Une équipe d’astrophysiciens a détecté S301, l’étoile la plus rapide jamais observée dans la Voie lactée, propulsée à environ 90 millions de kilomètres par heure autour du trou noir supermassif Sagittarius A*. Cette découverte, réalisée au Chili avec le Very Large Telescope de l’ESO, offre une opportunité inédite de mesurer la rotation de l’objet central.
L’astronomie observationnelle vient de franchir un cap décisif dans l’étude des champs gravitationnels extrêmes. Des chercheurs ont identifié l’étoile la plus rapide jamais observée, une sprinteuse cosmique baptisée S301 qui fend l’espace sous l’emprise gravitationnelle directe du trou noir supermassif au cœur de notre galaxie. Cette découverte apporte aux scientifiques un laboratoire naturel d’une rare puissance pour tester les limites de la physique théorique.
S301 : Une trajectoire extrême et des records de vitesse
L’interféromètre du Very Large Telescope (VLTI) de l’Observatoire européen austral (ESO), installé au Chili, a permis de mesurer sa vitesse maximale au périastre : l’étoile atteint environ 25 000 kilomètres par seconde, soit plus de 8 % de la vitesse de la lumière. Aucune autre étoile recensée dans notre galaxie ni ailleurs n’avait affiché une telle vélocité.
L’astre suit une orbite hautement elliptique qui boucle sa course en environ 8,7 ans. Lors de son passage au plus près de Sagittarius A*, ou Sgr A*, elle s’en approche à seulement 11,5 unités astronomiques, une distance comparable à celle qui sépare Saturne du Soleil.

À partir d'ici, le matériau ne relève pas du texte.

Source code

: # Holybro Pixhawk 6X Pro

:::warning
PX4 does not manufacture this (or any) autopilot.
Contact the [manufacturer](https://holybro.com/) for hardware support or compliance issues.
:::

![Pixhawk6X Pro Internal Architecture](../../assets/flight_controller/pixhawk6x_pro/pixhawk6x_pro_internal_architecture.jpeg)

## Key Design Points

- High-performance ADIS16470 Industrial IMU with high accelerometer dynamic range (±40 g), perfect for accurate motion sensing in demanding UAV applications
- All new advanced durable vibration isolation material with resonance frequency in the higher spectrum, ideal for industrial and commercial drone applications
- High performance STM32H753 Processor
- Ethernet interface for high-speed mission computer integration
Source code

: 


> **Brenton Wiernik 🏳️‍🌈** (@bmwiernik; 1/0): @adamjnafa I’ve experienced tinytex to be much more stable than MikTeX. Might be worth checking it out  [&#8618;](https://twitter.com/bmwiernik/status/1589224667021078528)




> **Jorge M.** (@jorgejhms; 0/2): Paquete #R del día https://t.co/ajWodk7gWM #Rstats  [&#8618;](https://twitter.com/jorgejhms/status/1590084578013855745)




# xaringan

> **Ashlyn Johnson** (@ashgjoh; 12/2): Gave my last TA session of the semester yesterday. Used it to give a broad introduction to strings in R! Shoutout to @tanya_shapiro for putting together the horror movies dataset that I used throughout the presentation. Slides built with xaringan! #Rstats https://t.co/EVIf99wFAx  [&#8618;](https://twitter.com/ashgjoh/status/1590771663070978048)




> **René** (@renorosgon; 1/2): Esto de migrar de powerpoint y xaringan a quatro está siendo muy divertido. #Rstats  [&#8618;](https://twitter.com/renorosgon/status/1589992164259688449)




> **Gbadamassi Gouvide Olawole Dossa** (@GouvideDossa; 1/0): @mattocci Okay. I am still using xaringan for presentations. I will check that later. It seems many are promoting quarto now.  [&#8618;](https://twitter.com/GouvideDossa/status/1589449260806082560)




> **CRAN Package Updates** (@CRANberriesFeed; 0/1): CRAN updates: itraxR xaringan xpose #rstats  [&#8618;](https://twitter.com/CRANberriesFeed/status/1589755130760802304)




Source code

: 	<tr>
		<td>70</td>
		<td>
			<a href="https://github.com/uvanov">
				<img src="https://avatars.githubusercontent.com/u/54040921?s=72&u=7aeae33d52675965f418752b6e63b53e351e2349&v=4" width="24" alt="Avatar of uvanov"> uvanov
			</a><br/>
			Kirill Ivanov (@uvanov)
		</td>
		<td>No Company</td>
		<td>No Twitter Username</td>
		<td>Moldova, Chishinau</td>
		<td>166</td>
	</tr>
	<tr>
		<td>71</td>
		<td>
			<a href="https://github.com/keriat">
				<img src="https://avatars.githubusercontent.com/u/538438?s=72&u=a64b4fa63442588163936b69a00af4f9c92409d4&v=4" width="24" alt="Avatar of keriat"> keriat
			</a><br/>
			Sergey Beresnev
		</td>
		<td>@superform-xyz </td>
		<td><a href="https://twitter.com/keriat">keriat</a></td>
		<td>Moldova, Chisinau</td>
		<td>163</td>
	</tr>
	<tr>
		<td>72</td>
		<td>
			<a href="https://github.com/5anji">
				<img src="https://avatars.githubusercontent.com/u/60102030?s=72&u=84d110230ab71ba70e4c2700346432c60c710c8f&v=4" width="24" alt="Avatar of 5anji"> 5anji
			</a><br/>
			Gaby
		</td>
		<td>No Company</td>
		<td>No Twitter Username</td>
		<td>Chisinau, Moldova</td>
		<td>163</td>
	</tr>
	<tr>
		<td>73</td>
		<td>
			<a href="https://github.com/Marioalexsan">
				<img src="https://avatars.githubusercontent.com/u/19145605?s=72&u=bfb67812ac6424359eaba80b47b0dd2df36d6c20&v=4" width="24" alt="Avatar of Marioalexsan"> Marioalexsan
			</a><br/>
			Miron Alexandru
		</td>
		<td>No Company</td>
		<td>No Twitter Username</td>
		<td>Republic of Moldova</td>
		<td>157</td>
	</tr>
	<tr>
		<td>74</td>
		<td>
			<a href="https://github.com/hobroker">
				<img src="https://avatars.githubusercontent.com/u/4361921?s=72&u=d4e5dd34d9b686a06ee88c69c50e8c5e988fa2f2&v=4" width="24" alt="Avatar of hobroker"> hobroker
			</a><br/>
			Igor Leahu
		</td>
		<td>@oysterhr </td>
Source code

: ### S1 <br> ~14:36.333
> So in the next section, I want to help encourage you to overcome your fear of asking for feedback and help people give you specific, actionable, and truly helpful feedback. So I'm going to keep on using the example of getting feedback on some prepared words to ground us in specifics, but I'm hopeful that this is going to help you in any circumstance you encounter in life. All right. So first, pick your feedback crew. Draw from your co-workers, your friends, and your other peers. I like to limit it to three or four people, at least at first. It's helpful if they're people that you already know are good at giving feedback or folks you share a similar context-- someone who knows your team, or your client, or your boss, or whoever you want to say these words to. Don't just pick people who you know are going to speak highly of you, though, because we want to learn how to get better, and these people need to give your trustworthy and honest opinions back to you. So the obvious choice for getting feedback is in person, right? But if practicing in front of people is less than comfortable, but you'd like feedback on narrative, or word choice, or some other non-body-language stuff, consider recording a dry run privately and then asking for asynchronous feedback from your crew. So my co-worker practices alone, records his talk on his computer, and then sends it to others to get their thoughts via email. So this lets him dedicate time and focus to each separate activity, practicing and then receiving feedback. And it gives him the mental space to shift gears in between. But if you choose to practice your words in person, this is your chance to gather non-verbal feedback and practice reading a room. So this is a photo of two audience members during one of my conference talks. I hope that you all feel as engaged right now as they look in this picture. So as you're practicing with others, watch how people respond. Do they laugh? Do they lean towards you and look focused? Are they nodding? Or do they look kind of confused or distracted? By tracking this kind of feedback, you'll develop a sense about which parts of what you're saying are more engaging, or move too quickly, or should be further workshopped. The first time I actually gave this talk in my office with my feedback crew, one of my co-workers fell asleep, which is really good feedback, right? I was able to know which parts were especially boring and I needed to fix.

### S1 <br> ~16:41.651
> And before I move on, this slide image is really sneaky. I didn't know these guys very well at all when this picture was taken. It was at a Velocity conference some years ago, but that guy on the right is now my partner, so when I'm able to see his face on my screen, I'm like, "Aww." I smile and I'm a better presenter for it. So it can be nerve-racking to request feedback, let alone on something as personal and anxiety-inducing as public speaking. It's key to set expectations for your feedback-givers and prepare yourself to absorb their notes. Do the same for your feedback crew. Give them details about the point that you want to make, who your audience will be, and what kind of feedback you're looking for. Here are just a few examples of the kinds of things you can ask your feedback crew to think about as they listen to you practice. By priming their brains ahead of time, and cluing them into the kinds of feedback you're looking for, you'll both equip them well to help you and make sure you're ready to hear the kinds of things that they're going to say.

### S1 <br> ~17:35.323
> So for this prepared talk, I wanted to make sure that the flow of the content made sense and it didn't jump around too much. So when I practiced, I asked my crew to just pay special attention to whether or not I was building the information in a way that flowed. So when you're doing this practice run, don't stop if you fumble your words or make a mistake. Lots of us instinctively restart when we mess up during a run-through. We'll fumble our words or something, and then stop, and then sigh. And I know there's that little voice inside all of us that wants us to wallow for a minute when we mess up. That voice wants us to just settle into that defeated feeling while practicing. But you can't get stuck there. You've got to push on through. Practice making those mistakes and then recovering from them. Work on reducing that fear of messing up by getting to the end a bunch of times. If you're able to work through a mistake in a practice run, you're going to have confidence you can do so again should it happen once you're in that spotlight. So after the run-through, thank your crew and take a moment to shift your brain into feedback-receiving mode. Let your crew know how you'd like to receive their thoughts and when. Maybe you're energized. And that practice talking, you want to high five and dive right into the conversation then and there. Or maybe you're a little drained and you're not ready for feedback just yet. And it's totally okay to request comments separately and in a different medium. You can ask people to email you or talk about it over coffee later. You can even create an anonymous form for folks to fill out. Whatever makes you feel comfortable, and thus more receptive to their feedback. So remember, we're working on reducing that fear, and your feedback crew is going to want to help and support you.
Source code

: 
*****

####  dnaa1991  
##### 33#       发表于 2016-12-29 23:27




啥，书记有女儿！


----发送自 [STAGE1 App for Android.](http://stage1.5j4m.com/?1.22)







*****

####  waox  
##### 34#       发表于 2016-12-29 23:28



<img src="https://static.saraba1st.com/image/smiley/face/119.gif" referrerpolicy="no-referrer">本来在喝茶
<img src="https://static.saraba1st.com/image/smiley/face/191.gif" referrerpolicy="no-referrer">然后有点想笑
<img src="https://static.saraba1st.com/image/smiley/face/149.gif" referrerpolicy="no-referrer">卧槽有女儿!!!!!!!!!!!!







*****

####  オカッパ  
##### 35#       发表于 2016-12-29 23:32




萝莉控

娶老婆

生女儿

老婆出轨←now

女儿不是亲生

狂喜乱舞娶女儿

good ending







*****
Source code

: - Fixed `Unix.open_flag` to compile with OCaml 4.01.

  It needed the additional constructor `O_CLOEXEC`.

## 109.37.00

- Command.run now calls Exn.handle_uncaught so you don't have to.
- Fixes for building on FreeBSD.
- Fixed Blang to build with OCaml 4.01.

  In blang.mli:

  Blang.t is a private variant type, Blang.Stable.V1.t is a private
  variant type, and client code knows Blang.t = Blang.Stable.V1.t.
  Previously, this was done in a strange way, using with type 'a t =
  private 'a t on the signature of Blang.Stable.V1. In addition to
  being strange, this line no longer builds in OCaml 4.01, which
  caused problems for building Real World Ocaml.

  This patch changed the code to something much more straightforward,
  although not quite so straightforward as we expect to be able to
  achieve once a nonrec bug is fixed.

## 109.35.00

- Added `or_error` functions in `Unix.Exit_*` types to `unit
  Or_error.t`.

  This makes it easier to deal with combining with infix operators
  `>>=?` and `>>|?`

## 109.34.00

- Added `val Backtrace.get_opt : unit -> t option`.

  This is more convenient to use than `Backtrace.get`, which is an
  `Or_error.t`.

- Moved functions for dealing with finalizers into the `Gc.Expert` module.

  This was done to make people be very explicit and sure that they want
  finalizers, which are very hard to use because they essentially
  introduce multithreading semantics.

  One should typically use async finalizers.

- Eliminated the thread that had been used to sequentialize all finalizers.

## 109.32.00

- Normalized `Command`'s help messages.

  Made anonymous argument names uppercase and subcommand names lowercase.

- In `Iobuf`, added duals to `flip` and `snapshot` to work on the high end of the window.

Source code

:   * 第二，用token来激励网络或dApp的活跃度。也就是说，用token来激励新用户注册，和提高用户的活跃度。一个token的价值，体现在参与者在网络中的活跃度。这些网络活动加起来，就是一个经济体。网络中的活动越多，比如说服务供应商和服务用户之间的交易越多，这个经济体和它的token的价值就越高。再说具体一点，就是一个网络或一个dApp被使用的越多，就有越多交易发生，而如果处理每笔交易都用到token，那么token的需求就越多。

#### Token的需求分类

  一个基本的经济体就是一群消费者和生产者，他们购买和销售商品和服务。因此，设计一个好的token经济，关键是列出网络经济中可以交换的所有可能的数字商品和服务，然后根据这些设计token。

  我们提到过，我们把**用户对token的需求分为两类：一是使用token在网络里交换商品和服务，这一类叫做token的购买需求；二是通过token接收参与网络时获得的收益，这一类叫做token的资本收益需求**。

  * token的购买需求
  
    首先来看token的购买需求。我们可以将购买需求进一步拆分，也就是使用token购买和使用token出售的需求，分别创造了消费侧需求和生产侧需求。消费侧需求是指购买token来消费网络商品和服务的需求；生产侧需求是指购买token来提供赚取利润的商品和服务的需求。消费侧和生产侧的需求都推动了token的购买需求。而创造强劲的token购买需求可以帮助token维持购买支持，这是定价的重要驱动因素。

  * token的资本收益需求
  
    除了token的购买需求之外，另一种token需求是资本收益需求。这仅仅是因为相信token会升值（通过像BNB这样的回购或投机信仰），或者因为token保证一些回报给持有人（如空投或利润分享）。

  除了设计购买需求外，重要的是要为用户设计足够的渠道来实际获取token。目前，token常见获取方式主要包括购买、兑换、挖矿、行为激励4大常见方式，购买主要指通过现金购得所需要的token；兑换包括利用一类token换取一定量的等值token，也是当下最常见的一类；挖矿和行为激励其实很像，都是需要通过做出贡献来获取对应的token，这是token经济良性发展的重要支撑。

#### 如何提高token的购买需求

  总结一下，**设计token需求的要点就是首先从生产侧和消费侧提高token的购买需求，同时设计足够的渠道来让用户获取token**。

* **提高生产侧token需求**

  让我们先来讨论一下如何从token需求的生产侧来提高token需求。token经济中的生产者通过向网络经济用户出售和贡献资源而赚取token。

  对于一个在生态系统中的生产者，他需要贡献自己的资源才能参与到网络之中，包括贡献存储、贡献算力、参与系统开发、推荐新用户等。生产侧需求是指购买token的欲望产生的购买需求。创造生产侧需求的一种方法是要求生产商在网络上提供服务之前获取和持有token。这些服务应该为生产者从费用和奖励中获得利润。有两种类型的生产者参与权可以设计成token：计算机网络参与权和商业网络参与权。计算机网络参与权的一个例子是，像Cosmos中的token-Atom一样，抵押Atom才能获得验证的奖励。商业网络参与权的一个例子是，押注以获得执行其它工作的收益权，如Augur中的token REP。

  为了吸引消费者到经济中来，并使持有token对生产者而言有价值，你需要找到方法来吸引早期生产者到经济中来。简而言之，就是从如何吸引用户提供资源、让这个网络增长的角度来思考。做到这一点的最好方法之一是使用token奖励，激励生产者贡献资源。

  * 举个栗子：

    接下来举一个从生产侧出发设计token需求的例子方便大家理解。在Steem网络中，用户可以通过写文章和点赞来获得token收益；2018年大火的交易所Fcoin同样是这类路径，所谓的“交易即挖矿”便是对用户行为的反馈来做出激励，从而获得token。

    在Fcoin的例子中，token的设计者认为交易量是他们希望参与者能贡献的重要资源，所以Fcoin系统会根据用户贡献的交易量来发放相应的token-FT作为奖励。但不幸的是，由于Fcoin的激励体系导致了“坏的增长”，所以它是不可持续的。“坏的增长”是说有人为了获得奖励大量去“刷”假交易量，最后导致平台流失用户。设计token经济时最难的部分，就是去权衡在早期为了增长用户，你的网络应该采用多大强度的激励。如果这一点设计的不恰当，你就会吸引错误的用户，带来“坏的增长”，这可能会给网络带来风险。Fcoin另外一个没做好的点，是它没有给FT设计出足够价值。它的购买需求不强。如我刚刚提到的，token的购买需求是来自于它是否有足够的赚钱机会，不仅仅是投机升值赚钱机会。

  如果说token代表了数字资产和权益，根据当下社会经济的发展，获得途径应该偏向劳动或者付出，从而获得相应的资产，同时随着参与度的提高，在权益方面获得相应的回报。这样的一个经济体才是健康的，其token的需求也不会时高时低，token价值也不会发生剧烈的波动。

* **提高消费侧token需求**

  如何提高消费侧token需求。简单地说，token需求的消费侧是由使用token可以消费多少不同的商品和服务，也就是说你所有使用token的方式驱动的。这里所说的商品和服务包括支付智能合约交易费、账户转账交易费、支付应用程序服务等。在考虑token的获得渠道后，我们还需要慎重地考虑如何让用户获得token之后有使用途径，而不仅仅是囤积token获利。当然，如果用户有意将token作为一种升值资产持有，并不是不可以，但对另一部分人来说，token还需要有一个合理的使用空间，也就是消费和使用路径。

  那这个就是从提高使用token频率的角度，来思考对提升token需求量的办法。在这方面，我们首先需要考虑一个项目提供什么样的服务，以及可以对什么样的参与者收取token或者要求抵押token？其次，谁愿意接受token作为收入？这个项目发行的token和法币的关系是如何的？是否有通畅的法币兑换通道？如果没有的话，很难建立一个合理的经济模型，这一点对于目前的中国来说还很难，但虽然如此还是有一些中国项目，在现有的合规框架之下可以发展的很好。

Le chaos gravitationnel d’un ancien système binaire
L’origine de cette course effrénée s’enracine dans une collision gravitationnelle passée. Selon les analyses des chercheurs, S301 faisait initialement partie d’un système binaire constitué de deux étoiles liées par leur propre gravité. En s’aventurant trop près de Sagittarius A*, le trio formé par le trou noir et les deux étoiles a provoqué une rupture totale d’équilibre.
Stefan Gillessen, astrophysicien à l’Institut Max Planck de physique extraterrestre en Allemagne, a expliqué qu’une étoile est éjectée du centre de la Voie lactée à très grande vitesse, au point de pouvoir quitter la galaxie, tandis que l’autre reste piégée pour toujours sur une orbite proche du trou noir.
Stefan Gillessen a précisé que son orbite ne se dégraderait pas de sitôt et que son orientation changerait donc, mais qu’elle ne risquait pas d’être avalée.
Mesurer la rotation de Sagittarius A* pour la première fois
Au-delà de sa vitesse record, S301 représente un outil méthodologique inédit. Les trous noirs sont des objets si denses que rien, pas même la lumière, ne peut s’échapper de leur horizon. En théorie, ces masses colossales tournent sur elles-mêmes et déforment la structure même de l’espace-temps qui les entoure, un phénomène connu sous le nom d’effet Lense-Thirring. Toutefois, leur invisibilité optique rend cette rotation extrêmement difficile à quantifier directement.

Felix Mang, coauteur de l’étude et doctorant au sein de la même institution allemande, a indiqué qu’à l’heure actuelle, ils en savaient très peu sur la rotation de Sgr A*, et Stefan Gillessen a ajouté qu’ils ne pouvaient observer sa rotation qu’en observant ses effets sur l’espace qui l’entoure.
C’est précisément ici que S301 change la donne. En frôlant le trou noir à une telle proximité, l’étoile subit des interactions directes avec l’espace-temps tourbillonnant. L’astre ne se contente pas d’osciller selon un mouvement de va-et-vient classique ; il est repoussé vers une orbite légèrement modifiée à chaque passage successif. L’équipe scientifique estime qu’en poursuivant l’observation de cette variation d’orbite durant la prochaine décennie, il sera possible de déterminer directement la rotation du trou noir central, une mesure qui serait totalement inédite dans l’histoire de l’astrophysique.